The data below should be transcribed in full, with no picture included.

· · · ·

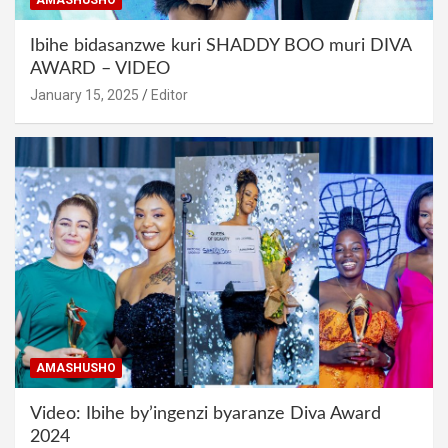
Ibihe bidasanzwe kuri SHADDY BOO muri DIVA
AWARD – VIDEO
January 15, 2025
Editor
AMASHUSHO
Video: Ibihe by’ingenzi byaranze Diva Award
2024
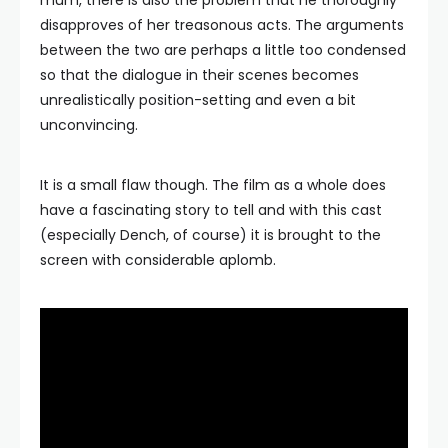
mum, there is also the problem that he thoroughly
disapproves of her treasonous acts. The arguments
between the two are perhaps a little too condensed
so that the dialogue in their scenes becomes
unrealistically position-setting and even a bit
unconvincing.
It is a small flaw though. The film as a whole does
have a fascinating story to tell and with this cast
(especially Dench, of course) it is brought to the
screen with considerable aplomb.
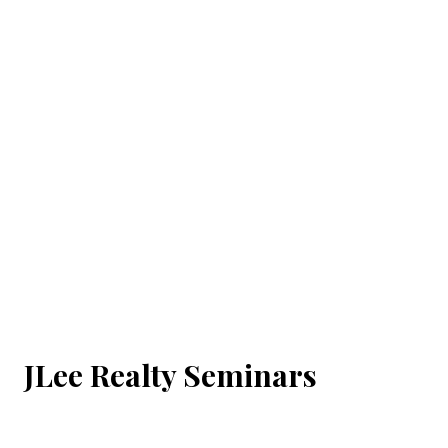
JLee Realty Seminars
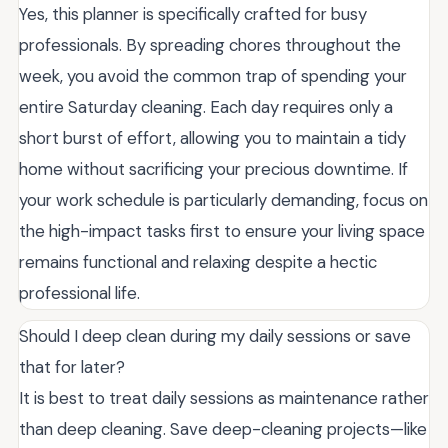
Yes, this planner is specifically crafted for busy
professionals. By spreading chores throughout the
week, you avoid the common trap of spending your
entire Saturday cleaning. Each day requires only a
short burst of effort, allowing you to maintain a tidy
home without sacrificing your precious downtime. If
your work schedule is particularly demanding, focus on
the high-impact tasks first to ensure your living space
remains functional and relaxing despite a hectic
professional life.
Should I deep clean during my daily sessions or save
that for later?
It is best to treat daily sessions as maintenance rather
than deep cleaning. Save deep-cleaning projects—like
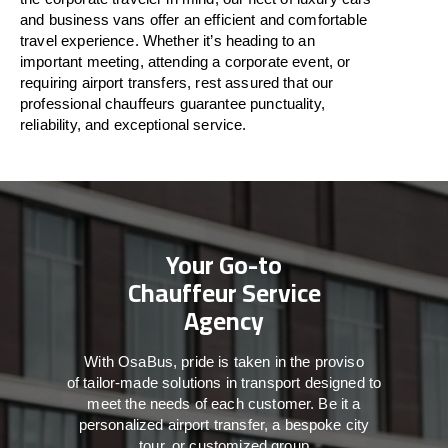
and business vans
offer
an
efficient
and comfortable
travel
experience. Whether
it’s
heading to an
important meeting, attending a corporate event, or
requiring airport transfers,
rest assured that
our
professional chauffeurs guarantee punctuality,
reliability, and exceptional service.
Your Go-to
Chauffeur Service
Agency
With
OsaBus,
pride
is
taken
in
the
proviso
of
tailor-made
solutions in
transport
designed to
meet the
needs of
each
customer.
Be
it
a
personalized airport transfer, a bespoke city
tour, or customized group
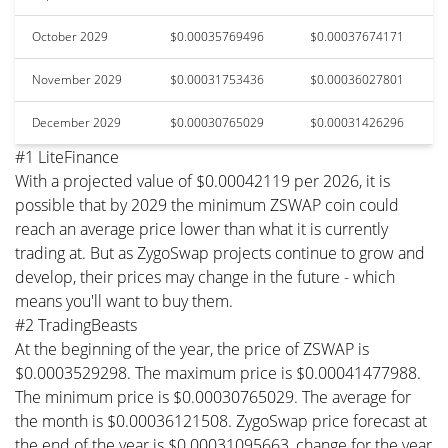
October 2029
$0.00035769496
$0.00037674171
November 2029
$0.00031753436
$0.00036027801
December 2029
$0.00030765029
$0.00031426296
#1 LiteFinance
With a projected value of $0.00042119 per 2026, it is
possible that by 2029 the minimum ZSWAP coin could
reach an average price lower than what it is currently
trading at. But as ZygoSwap projects continue to grow and
develop, their prices may change in the future - which
means you'll want to buy them.
#2 TradingBeasts
At the beginning of the year, the price of ZSWAP is
$0.0003529298. The maximum price is $0.00041477988.
The minimum price is $0.00030765029. The average for
the month is $0.00036121508. ZygoSwap price forecast at
the end of the year is $0.00031095663, change for the year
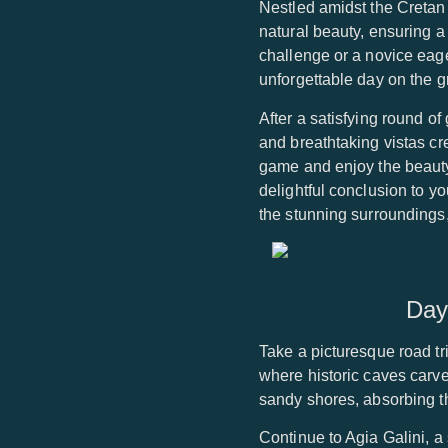
Nestled amidst the Cretan 
natural beauty, ensuring 
challenge or a novice eager
unforgettable day on the g
After a satisfying round 
and breathtaking vistas cre
game and enjoy the beauty
delightful conclusion to y
the stunning surroundings,
Day
Take a picturesque road tri
where historic caves carved 
sandy shores, absorbing t
Continue to Agia Galini, a 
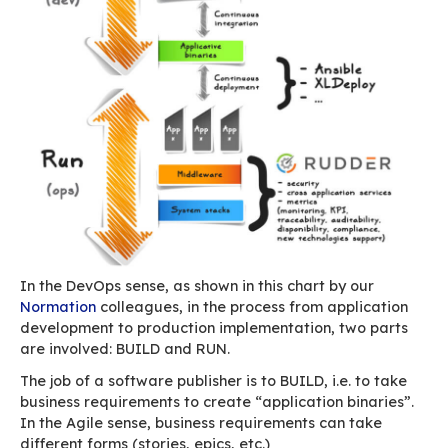
greater number of potential clients.
This has two consequences:
most clients come through our partners, w
means we don’t know all of them
our number of clients is going to keep gro
As a result, we must set up a series of tools a
to collect our clients’ feedback and requests in
process them as best we can.
Organising Develop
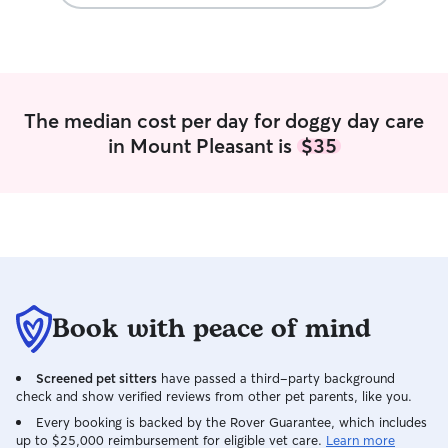
The median cost per day for doggy day care
in Mount Pleasant is
$35
Book with peace of mind
Screened pet sitters
have passed a third-party background
check and show verified reviews from other pet parents, like you.
Every booking is backed by the Rover Guarantee, which includes
up to $25,000 reimbursement for eligible vet care.
Learn more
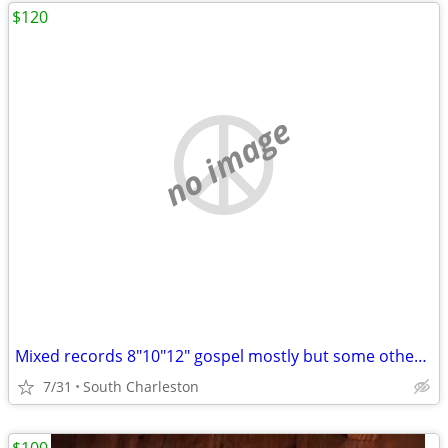
$120
no image
Mixed records 8"10"12" gospel mostly but some other stuff too
7/31
South Charleston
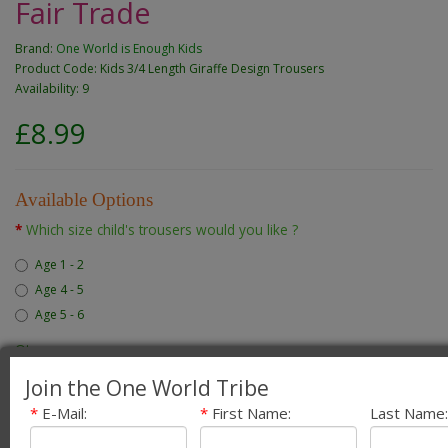
Fair Trade
Brand:
One World is Enough Kids
Product Code: Kids 3/4 Length Giraffe Design Trousers
Availability: 9
£8.99
Available Options
Which size child's trousers would you like ?
Age 1 - 2
Age 4 - 5
Age 5 - 6
Qty
Join the One World Tribe
*
E-Mail:
*
First Name:
Last Name:
Add to Cart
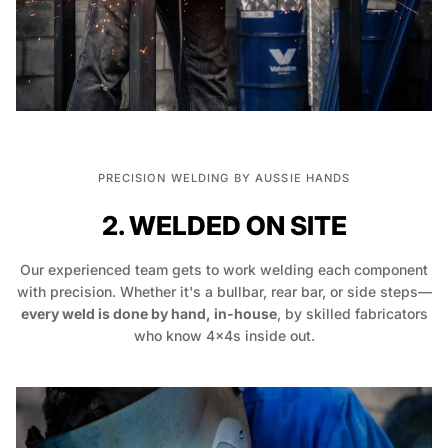
PRECISION WELDING BY AUSSIE HANDS
2. WELDED ON SITE
Our experienced team gets to work welding each component
with precision. Whether it's a bullbar, rear bar, or side steps—
every weld is done by hand, in-house
, by skilled fabricators
who know 4x4s inside out.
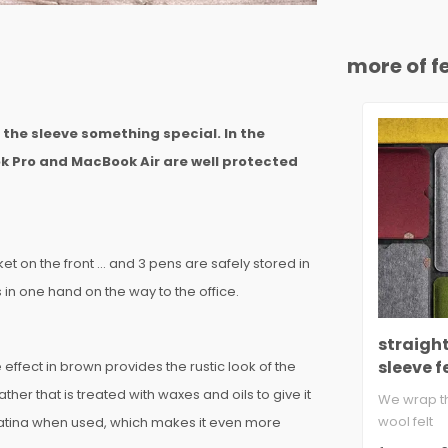
more of fe
s the sleeve something special. In the
k Pro and MacBook Air are well protected
et on the front ... and 3 pens are safely stored in
in one hand on the way to the office.
straigh
sleeve f
effect in brown provides the rustic look of the
ther that is treated with waxes and oils to give it
We wrap th
wool felt
 patina when used, which makes it even more
suitable f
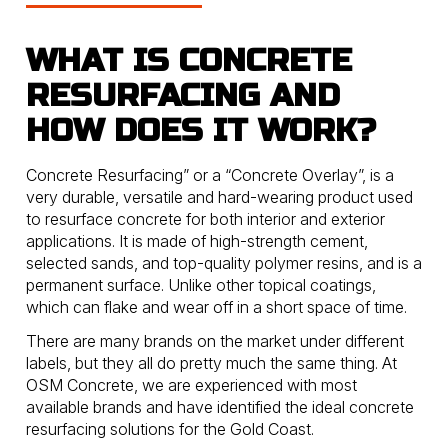
WHAT IS CONCRETE
RESURFACING AND
HOW DOES IT WORK?
Concrete Resurfacing” or a “Concrete Overlay”, is a
very durable, versatile and hard-wearing product used
to resurface concrete for both interior and exterior
applications. It is made of high-strength cement,
selected sands, and top-quality polymer resins, and is a
permanent surface. Unlike other topical coatings,
which can flake and wear off in a short space of time.
There are many brands on the market under different
labels, but they all do pretty much the same thing. At
OSM Concrete, we are experienced with most
available brands and have identified the ideal concrete
resurfacing solutions for the Gold Coast.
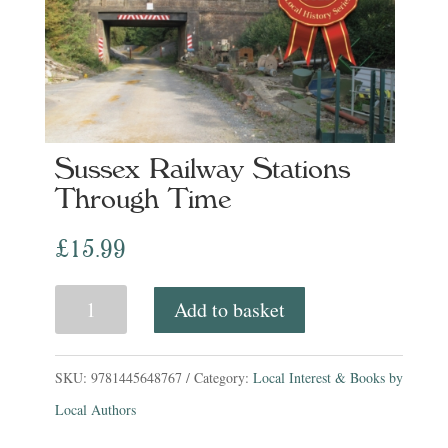
Sussex Railway Stations
Through Time
£
15.99
Sussex
Add to basket
Railway
Stations
SKU:
9781445648767
Category:
Local Interest & Books by
Through
Local Authors
Time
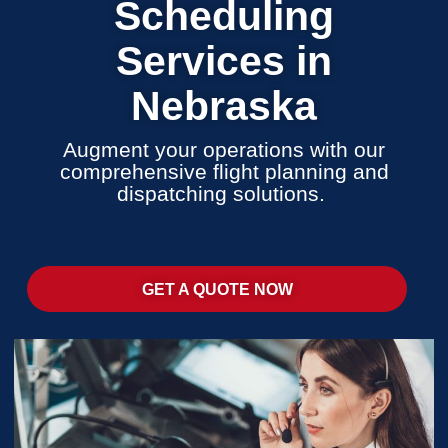
Scheduling
Services in
Nebraska
Augment your operations with our
comprehensive flight planning and
dispatching solutions.
GET A QUOTE NOW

· · · ·

[TASK ANSWER]
Ibihe bidasanzwe kuri SHADDY BOO muri DIVA
AWARD – VIDEO
January 15, 2025
Editor
AMASHUSHO
Video: Ibihe by’ingenzi byaranze Diva Award
2024
mum, there is also the problem that he thoroughly
disapproves of her treasonous acts. The arguments
between the two are perhaps a little too condensed
so that the dialogue in their scenes becomes
unrealistically position-setting and even a bit
unconvincing.
It is a small flaw though. The film as a whole does
have a fascinating story to tell and with this cast
(especially Dench, of course) it is brought to the
screen with considerable aplomb.
JLee Realty Seminars
Yes, this planner is specifically crafted for busy
professionals. By spreading chores throughout the
week, you avoid the common trap of spending your
entire Saturday cleaning. Each day requires only a
short burst of effort, allowing you to maintain a tidy
home without sacrificing your precious downtime. If
your work schedule is particularly demanding, focus on
the high-impact tasks first to ensure your living space
remains functional and relaxing despite a hectic
professional life.
Should I deep clean during my daily sessions or save
that for later?
It is best to treat daily sessions as maintenance rather
than deep cleaning. Save deep-cleaning projects—like
and business vans
offer
an
efficient
and comfortable
travel
experience. Whether
it’s
heading to an
important meeting, attending a corporate event, or
requiring airport transfers,
rest assured that
our
professional chauffeurs guarantee punctuality,
reliability, and exceptional service.
Your Go-to
Chauffeur Service
Agency
With
OsaBus,
pride
is
taken
in
the
proviso
of
tailor-made
solutions in
transport
designed to
meet the
needs of
each
customer.
Be
it
a
personalized airport transfer, a bespoke city
tour, or customized group
October 2029
$0.00035769496
$0.00037674171
November 2029
$0.00031753436
$0.00036027801
December 2029
$0.00030765029
$0.00031426296
#1 LiteFinance
With a projected value of $0.00042119 per 2026, it is
possible that by 2029 the minimum ZSWAP coin could
reach an average price lower than what it is currently
trading at. But as ZygoSwap projects continue to grow and
develop, their prices may change in the future - which
means you'll want to buy them.
#2 TradingBeasts
At the beginning of the year, the price of ZSWAP is
$0.0003529298. The maximum price is $0.00041477988.
The minimum price is $0.00030765029. The average for
the month is $0.00036121508. ZygoSwap price forecast at
the end of the year is $0.00031095663, change for the year
Nestled amidst the Cretan 
natural beauty, ensuring 
challenge or a novice eager
unforgettable day on the g
After a satisfying round 
and breathtaking vistas cre
game and enjoy the beauty
delightful conclusion to y
the stunning surroundings,
Day
Take a picturesque road tri
where historic caves carved 
sandy shores, absorbing t
Continue to Agia Galini, a 
greater number of potential clients.
This has two consequences:
most clients come through our partners, w
means we don’t know all of them
our number of clients is going to keep gro
As a result, we must set up a series of tools a
to collect our clients’ feedback and requests in
process them as best we can.
Organising Develop
The median cost per day for doggy day care
in Mount Pleasant is
$35
Book with peace of mind
Screened pet sitters
have passed a third-party background
check and show verified reviews from other pet parents, like you.
Every booking is backed by the Rover Guarantee, which includes
up to $25,000 reimbursement for eligible vet care.
Learn more
$120
no image
Mixed records 8"10"12" gospel mostly but some other stuff too
7/31
South Charleston
Fair Trade
Brand:
One World is Enough Kids
Product Code: Kids 3/4 Length Giraffe Design Trousers
Availability: 9
£8.99
Available Options
Which size child's trousers would you like ?
Age 1 - 2
Age 4 - 5
Age 5 - 6
Qty
Join the One World Tribe
*
E-Mail:
*
First Name:
Last Name:
Add to Cart
PRECISION WELDING BY AUSSIE HANDS
2. WELDED ON SITE
Our experienced team gets to work welding each component
with precision. Whether it's a bullbar, rear bar, or side steps—
every weld is done by hand, in-house
, by skilled fabricators
who know 4x4s inside out.
more of fe
s the sleeve something special. In the
k Pro and MacBook Air are well protected
et on the front ... and 3 pens are safely stored in
in one hand on the way to the office.
straigh
sleeve f
effect in brown provides the rustic look of the
ther that is treated with waxes and oils to give it
We wrap th
wool felt
 patina when used, which makes it even more
suitable f
WHAT IS CONCRETE
RESURFACING AND
HOW DOES IT WORK?
Concrete Resurfacing” or a “Concrete Overlay”, is a
very durable, versatile and hard-wearing product used
to resurface concrete for both interior and exterior
applications. It is made of high-strength cement,
selected sands, and top-quality polymer resins, and is a
permanent surface. Unlike other topical coatings,
which can flake and wear off in a short space of time.
There are many brands on the market under different
labels, but they all do pretty much the same thing. At
OSM Concrete, we are experienced with most
available brands and have identified the ideal concrete
resurfacing solutions for the Gold Coast.
Sussex Railway Stations
Through Time
£
15.99
Sussex
Add to basket
Railway
Stations
SKU:
9781445648767
Category:
Local Interest & Books by
Through
Local Authors
Time
Scheduling
Services in
Nebraska
Augment your operations with our
comprehensive flight planning and
dispatching solutions.
GET A QUOTE NOW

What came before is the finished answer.